I guess the only thing I would kind of say is I am one of the only "homesteaders" a lot of people know so when I show up at a function with cheese or a salad they think I am some kind of god. It's a lot more interesting than talking about--much less doing--what I do for my paid work, that's for sure.

Here's to juggling.

CG said...

well, yeah, we get some of that "worshipful" attitude too -- and I'm not very amused by it honestly. I'm usually irritated that they aren't doing it. But then I'm the kind of guru who would slap someone for following me. That (following, worshiping) is SO counter-productive. Being inspired is good.

Also, showing up at a function with something that people will oooh and ahhh about is a lot different than doing it, day in and day out, for one's own consumption. As I used to joke, "heck, I don't cook from scratch -- I make the ingredients!"

But I guess I was also referencing in my own head all those people who think they work "so hard" when all they do is shuffle some paper or something, or maybe they do "work hard" but at something useless/with no redeeming qualities. And also, those people who think they can't do the homesteading stuff because they think IT is "so hard", when it isn't at all. And it does have its own rewards!

Perhaps I'm just fascinated with "identity" (in a psychological theorist sort of way), and work is a major way that people gain "identity". I think, sometimes, that "identity" could be defined as how you think other people see you.

So, really, I'm working myself into another attempt at my living without mirrors post.

btw, this cow we've been milking for 3 years now I think. She was a reject from a dairy, her production went down (oh surprise surprise) when she got to a certain point in her pregnancy. I think it has taken her almost this long to get used to being a homestead milker instead of a production milker. When we get our fences furbed again, we're just going to buy a bull and see what happens...and then sell or eat the excess. We've never been as successful in continuously milking the goats, but then that probably has something to do with the fact that the billy runs with them.

el said...

(Now I have this image in my head of you in flowing robes smacking your followers. Hah!)

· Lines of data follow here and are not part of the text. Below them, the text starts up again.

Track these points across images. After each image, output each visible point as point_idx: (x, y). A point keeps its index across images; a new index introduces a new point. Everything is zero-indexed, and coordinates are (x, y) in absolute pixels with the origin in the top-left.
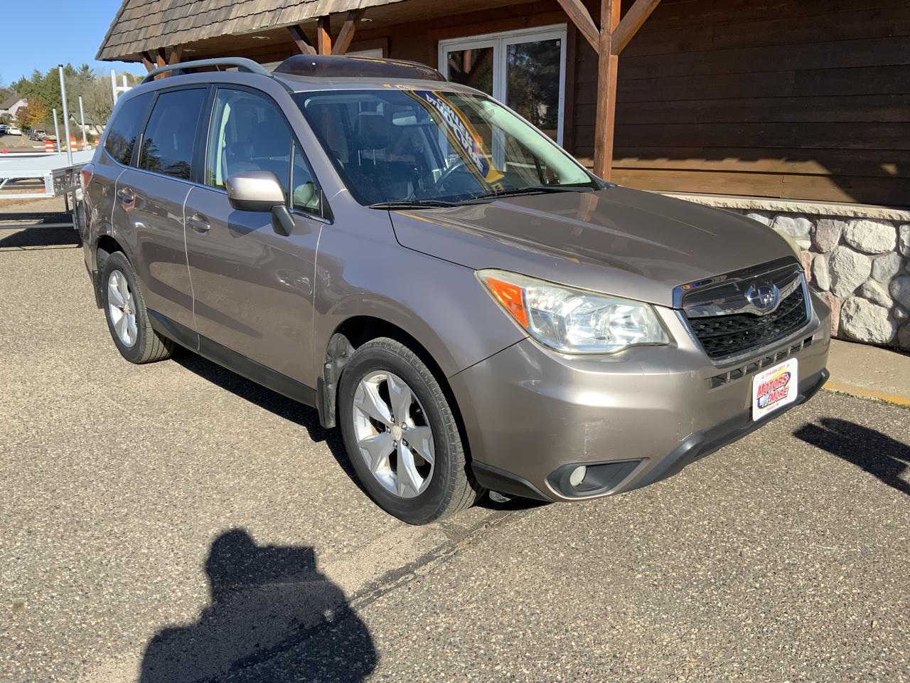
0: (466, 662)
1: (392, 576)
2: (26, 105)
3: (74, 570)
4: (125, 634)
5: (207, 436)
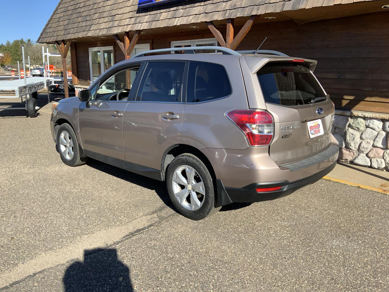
0: (159, 254)
1: (138, 231)
2: (3, 55)
3: (31, 228)
4: (49, 246)
5: (77, 187)
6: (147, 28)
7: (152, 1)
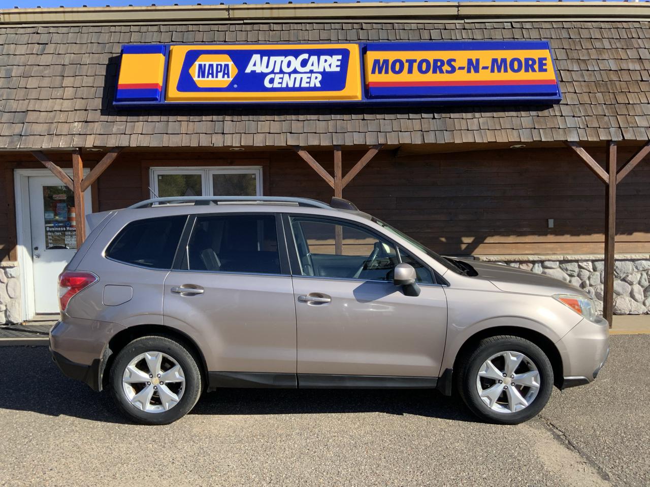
6: (151, 145)
7: (156, 99)
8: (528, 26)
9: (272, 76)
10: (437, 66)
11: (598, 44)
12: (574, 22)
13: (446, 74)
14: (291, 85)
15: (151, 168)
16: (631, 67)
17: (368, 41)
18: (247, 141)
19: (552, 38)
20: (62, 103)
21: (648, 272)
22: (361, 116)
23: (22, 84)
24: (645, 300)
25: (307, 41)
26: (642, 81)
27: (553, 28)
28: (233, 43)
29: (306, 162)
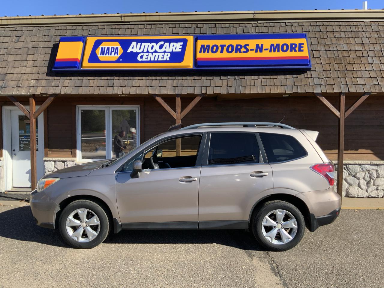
6: (72, 93)
7: (76, 67)
8: (296, 24)
9: (142, 54)
10: (238, 49)
11: (337, 35)
12: (324, 22)
13: (243, 54)
14: (152, 59)
15: (77, 106)
16: (357, 49)
17: (200, 34)
18: (126, 91)
19: (309, 32)
20: (26, 69)
21: (369, 172)
22: (192, 78)
23: (5, 58)
24: (367, 189)
25: (165, 34)
26: (363, 57)
27: (311, 25)
28: (123, 35)
29: (160, 103)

Well, you're really on to something with the "x is so hard" thing, both in the perception and the doing. It IS identity for so many, and I'm not necessarily thinking about employment. There's a certain woman in my family who just expects the world to stop and bow to her because she's raising 2 kids under 4 and STILL makes dinner every night (out of packages, but let's not quibble) and I kinda shake my head, because she doesn't, you know, have a job besides.

I guess my mirror is one of a woman trying to achieve a certain base competency, you know? I want to be able to do fairly well (as in, not fail overmuch) at whatever it is that I am doing...and yeah, I stretch myself in the juggling, quite often, to do it. Do I expect to be, say, a prize cheesemaker? For my family, and maybe a few dear friends, yes, sure. But not at the expense of everything else I want to do well, like (here I am going to say it) making money at my actual profession. It's just keeping the ball in the air, as you said. And laughing when it falls, because it will. Sometimes, life throws you a lot of balls. And sometimes, people want to juggle.

But I do honestly wonder what people do with all their time. And then I am reminded of the existence of the television.

clairesgarden said...

televison does suck up a lot of time, destroys imagination, provides images that people lust after.. my neighbors think that everything should be as exciting as they see the soaps on television and do not realise it is 'made up'. they do not have jobs so have plenty of time to make trouble. they have no capacity for peace or mindfulness, and have now destroyed my peace so much I will have to move on. its difucult that I have worked so hard to have my own little home for nearly ten years and now it comes to nothing as I move into a room in friends house.

CG said...

sorry about your experience Claire. I also think "shopping" as a pastime, as a recreation, creates much "want" which then turns to suffering. People think if they have more stuff they suffer less.